### Work order
Which lines of the entries below run from the one holding "nose: (390, 608)" to the one holding "left front paw: (358, 801)", inclusive? Set down exactly those lines and no others.
── Extracted records
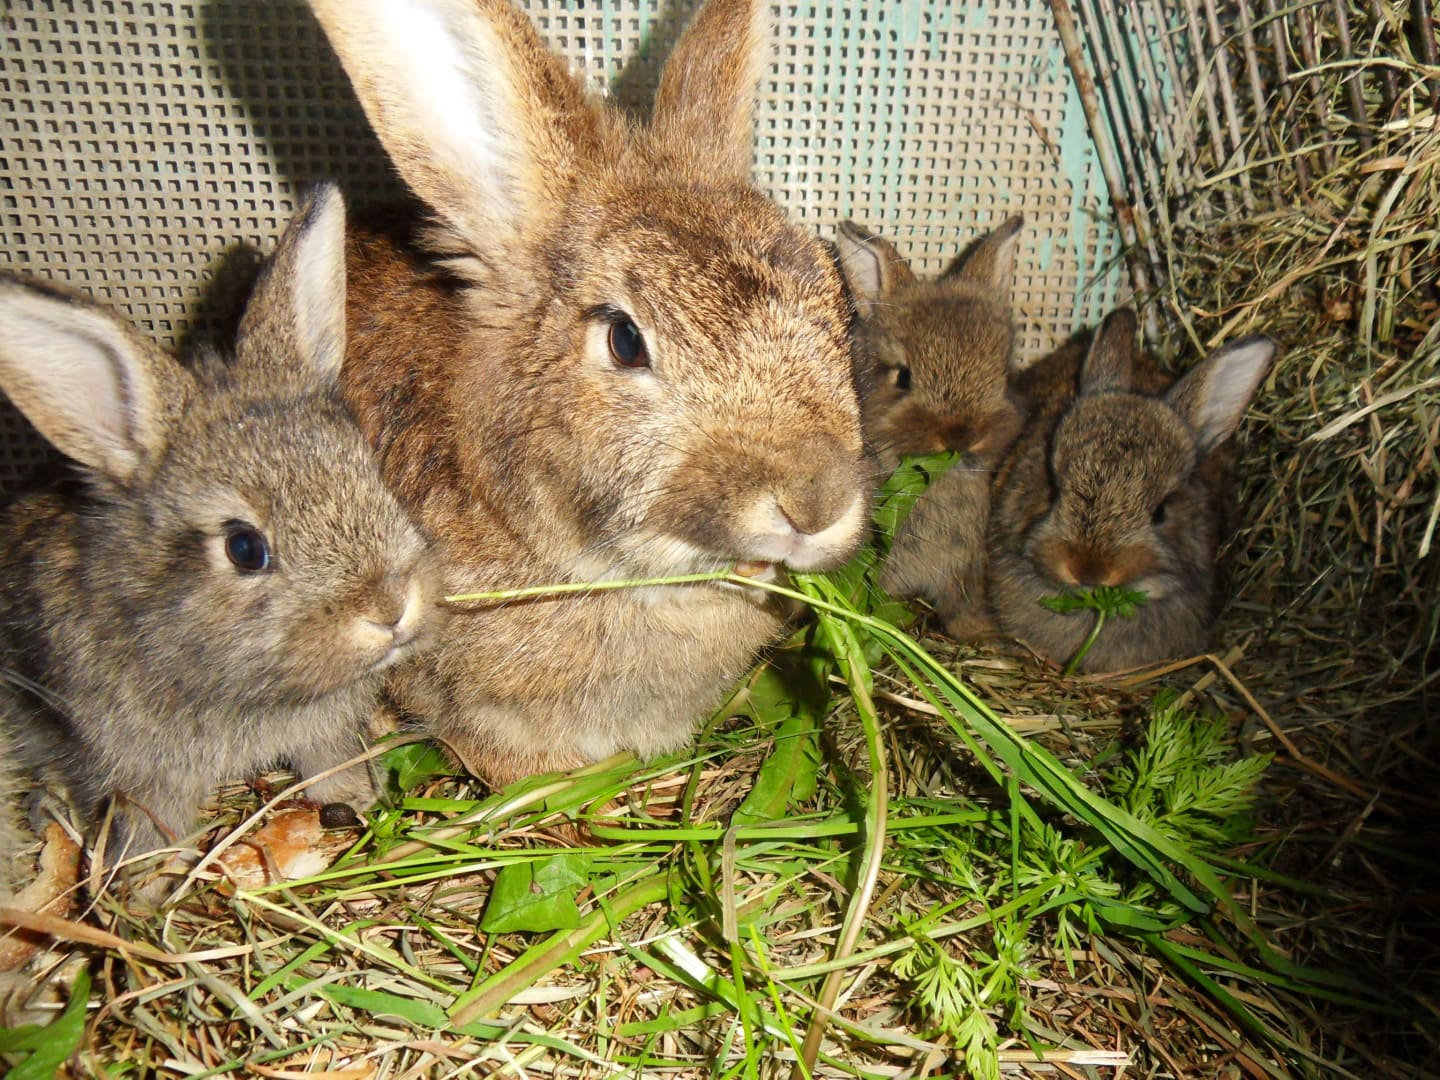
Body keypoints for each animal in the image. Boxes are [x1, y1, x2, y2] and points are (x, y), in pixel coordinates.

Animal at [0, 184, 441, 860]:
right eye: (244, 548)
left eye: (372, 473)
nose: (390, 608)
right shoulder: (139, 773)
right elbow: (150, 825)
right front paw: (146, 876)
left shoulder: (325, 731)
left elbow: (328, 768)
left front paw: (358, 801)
────
── Extracted records
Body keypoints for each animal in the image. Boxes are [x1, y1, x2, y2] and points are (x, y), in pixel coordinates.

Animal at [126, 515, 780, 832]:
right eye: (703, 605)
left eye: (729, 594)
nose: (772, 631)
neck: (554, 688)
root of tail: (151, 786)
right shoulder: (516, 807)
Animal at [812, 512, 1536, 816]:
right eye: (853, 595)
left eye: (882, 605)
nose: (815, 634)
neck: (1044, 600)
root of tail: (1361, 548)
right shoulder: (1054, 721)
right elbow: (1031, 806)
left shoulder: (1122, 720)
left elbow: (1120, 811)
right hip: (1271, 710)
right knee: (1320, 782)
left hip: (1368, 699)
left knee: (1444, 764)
────
### Result
nose: (390, 608)
right shoulder: (139, 773)
right elbow: (150, 825)
right front paw: (146, 876)
left shoulder: (325, 731)
left elbow: (328, 768)
left front paw: (358, 801)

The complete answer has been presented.